4. Multi‑Modal Learning Aids
- Audio Overview – converts the textual synthesis into a short podcast (≈12 min) for auditory learners.
- Video Overview – a brief visual recap (limited to ~3 min in the free tier).
- Mind‑Map & Gap Analysis – visual representations that help both visual and analytical learners grasp relationships between concepts.
- Flashcards & Quiz – optional tools for self‑testing knowledge.
5. Ethical & Practical Reflections
- The facilitator emphasized responsible AI use:
- Verify sources (FAO, World Bank, peer‑reviewed journals).
- Be aware of algorithmic bias, especially gender‑related design violence.
- Treat data as a community‑owned resource rather than a commodity.
- Participants asked about saving outputs; the answer was that notes, mind‑maps, and media can be downloaded or exported to Google Drive.
6. Next Steps & Future Sessions
- Participants are encouraged to repeat the workflow with their own topics.
- Upcoming breakout rooms will focus on turning the interrogated material into a research draft, followed by specialized tools for writing, citation management, and validation.
- The facilitator invited attendees to share the YouTube recording, Google Drive resources, and to spread the word for future AI‑training webinars.
Key Takeaways
- AI‑augmented research can be done entirely in the browser using free or freemium tools.
- Perplexity provides quick, sourced overviews; Elicit surfaces scholarly articles; NotebookLM lets you interrogate, summarise, and repurpose those sources without hallucination.

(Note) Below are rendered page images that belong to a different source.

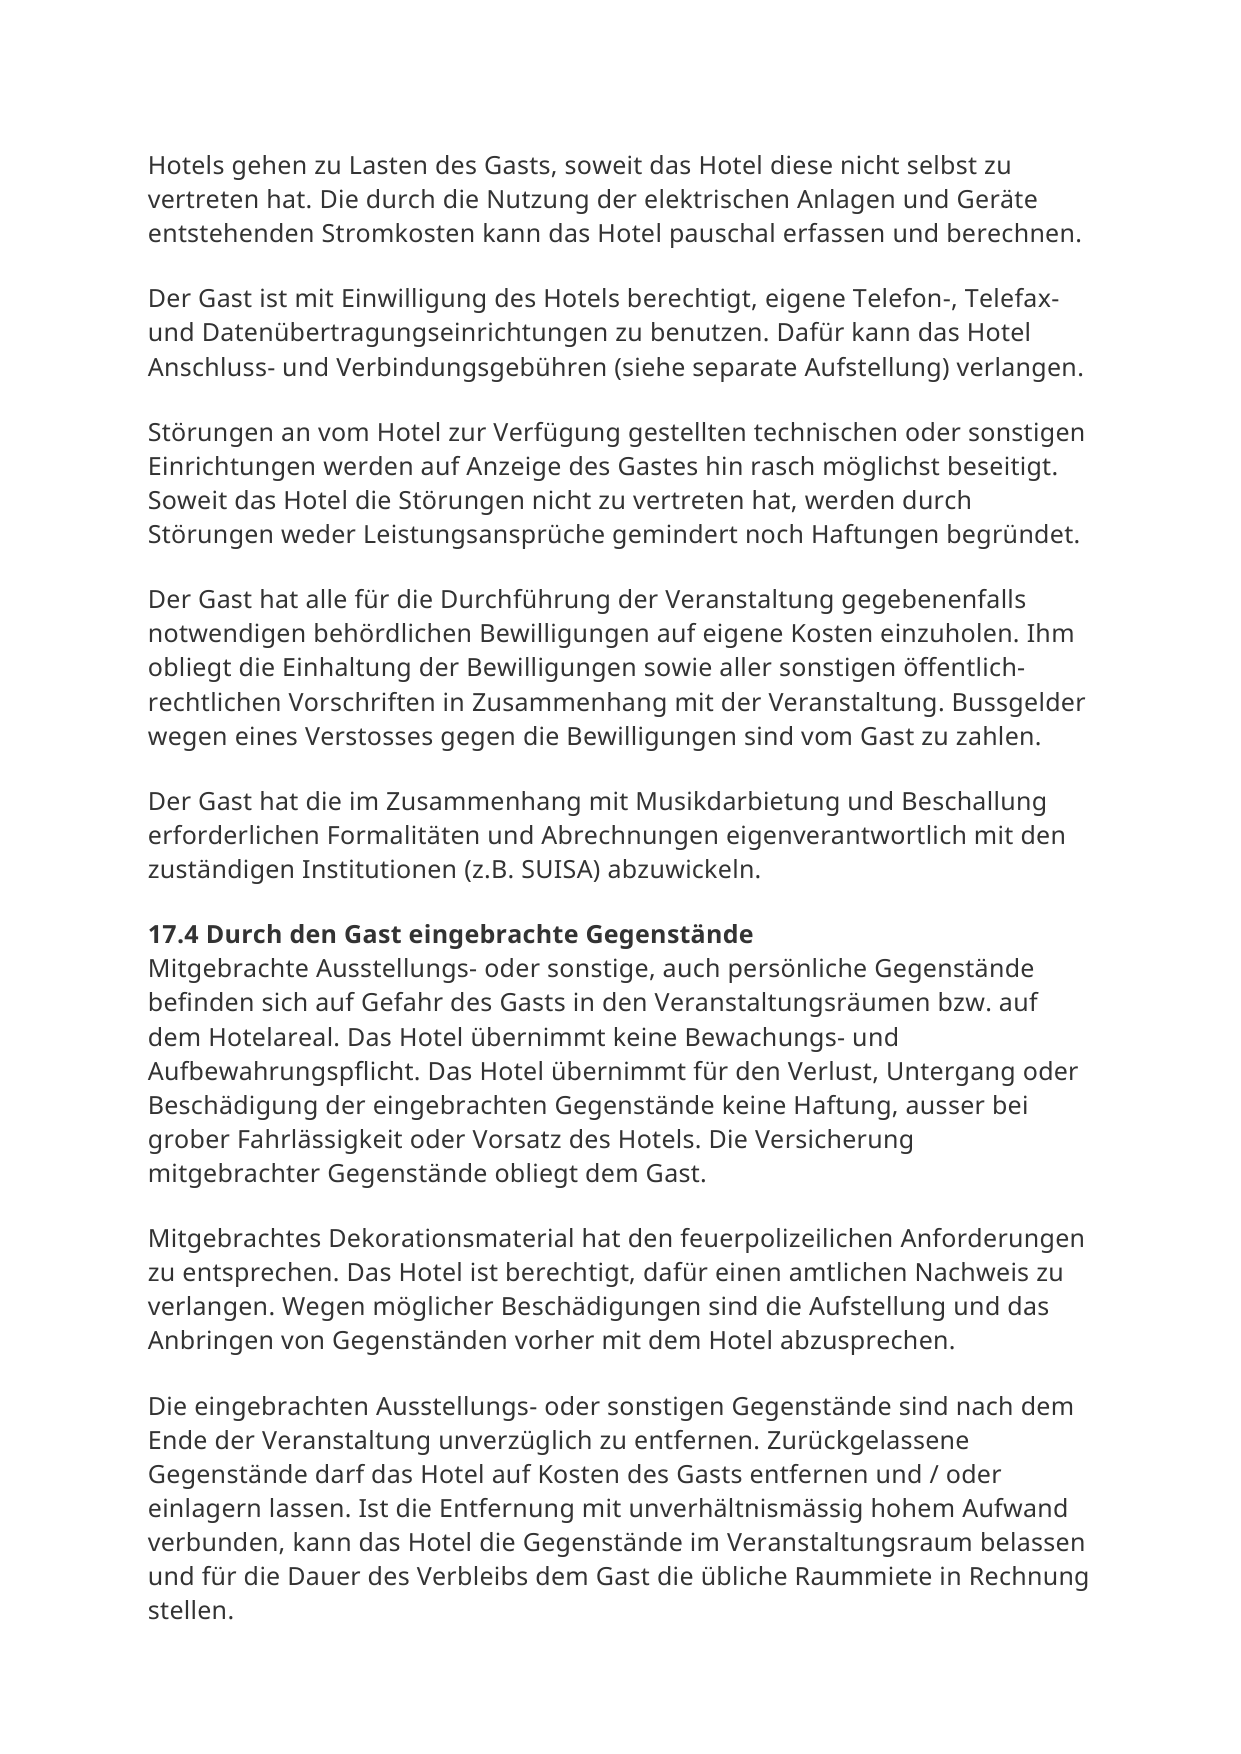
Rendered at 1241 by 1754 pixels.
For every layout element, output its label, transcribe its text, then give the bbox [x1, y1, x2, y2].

text Störungen an vom Hotel zur Verfügung gestellten technischen oder sonstigen Einrichtungen werden auf Anzeige des Gastes hin rasch möglichst beseitigt. Soweit das Hotel die Störungen nicht zu vertreten hat, werden durch Störungen weder Leistungsansprüche gemindert noch Haftungen begründet. [148, 414, 1093, 551]
text Mitgebrachtes Dekorationsmaterial hat den feuerpolizeilichen Anforderungen zu entsprechen. Das Hotel ist berechtigt, dafür einen amtlichen Nachweis zu verlangen. Wegen möglicher Beschädigungen sind die Aufstellung und das Anbringen von Gegenständen vorher mit dem Hotel abzusprechen. [148, 1221, 1093, 1357]
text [148, 148, 1093, 250]
text Die eingebrachten Ausstellungs- oder sonstigen Gegenstände sind nach dem Ende der Veranstaltung unverzüglich zu entfernen. Zurückgelassene Gegenstände darf das Hotel auf Kosten des Gasts entfernen und / oder einlagern lassen. Ist die Entfernung mit unverhältnismässig hohem Aufwand verbunden, kann das Hotel die Gegenstände im Veranstaltungsraum belassen und für die Dauer des Verbleibs dem Gast die übliche Raummiete in Rechnung stellen. [148, 1388, 1093, 1627]
text Der Gast hat alle für die Durchführung der Veranstaltung gegebenenfalls notwendigen behördlichen Bewilligungen auf eigene Kosten einzuholen. Ihm obliegt die Einhaltung der Bewilligungen sowie aller sonstigen öffentlich-rechtlichen Vorschriften in Zusammenhang mit der Veranstaltung. Bussgelder wegen eines Verstosses gegen die Bewilligungen sind vom Gast zu zahlen. [148, 582, 1093, 752]
text Der Gast ist mit Einwilligung des Hotels berechtigt, eigene Telefon-, Telefax- und Datenübertragungseinrichtungen zu benutzen. Dafür kann das Hotel Anschluss- und Verbindungsgebühren (siehe separate Aufstellung) verlangen. [148, 281, 1093, 383]
text 17.4 Durch den Gast eingebrachte Gegenstände Mitgebrachte Ausstellungs- oder sonstige, auch persönliche Gegenstände befinden sich auf Gefahr des Gasts in den Veranstaltungsräumen bzw. auf dem Hotelareal. Das Hotel übernimmt keine Bewachungs- und Aufbewahrungspflicht. Das Hotel übernimmt für den Verlust, Untergang oder Beschädigung der eingebrachten Gegenstände keine Haftung, ausser bei grober Fahrlässigkeit oder Vorsatz des Hotels. Die Versicherung mitgebrachter Gegenstände obliegt dem Gast. [148, 917, 1093, 1189]
text Der Gast hat die im Zusammenhang mit Musikdarbietung und Beschallung erforderlichen Formalitäten und Abrechnungen eigenverantwortlich mit den zuständigen Institutionen (z.B. SUISA) abzuwickeln. [148, 783, 1093, 886]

- Multi‑modal outputs (tables, mind‑maps, audio) cater to different learning styles and dramatically reduce the time spent manually reading and organising dozens of papers.
- Ethical vigilance—checking provenance, acknowledging bias, and respecting data sovereignty—remains essential throughout the workflow.
By chaining Perplexity, Elicit, and NotebookLM, researchers can streamline the entire research pipeline—from discovery to analysis to documentation—while maintaining source transparency and reducing the risk of AI hallucination. This browser‑only workflow empowers scholars to focus on critical thinking rather than tedious data gathering, making AI a reliable partner in ethical academic inquiry.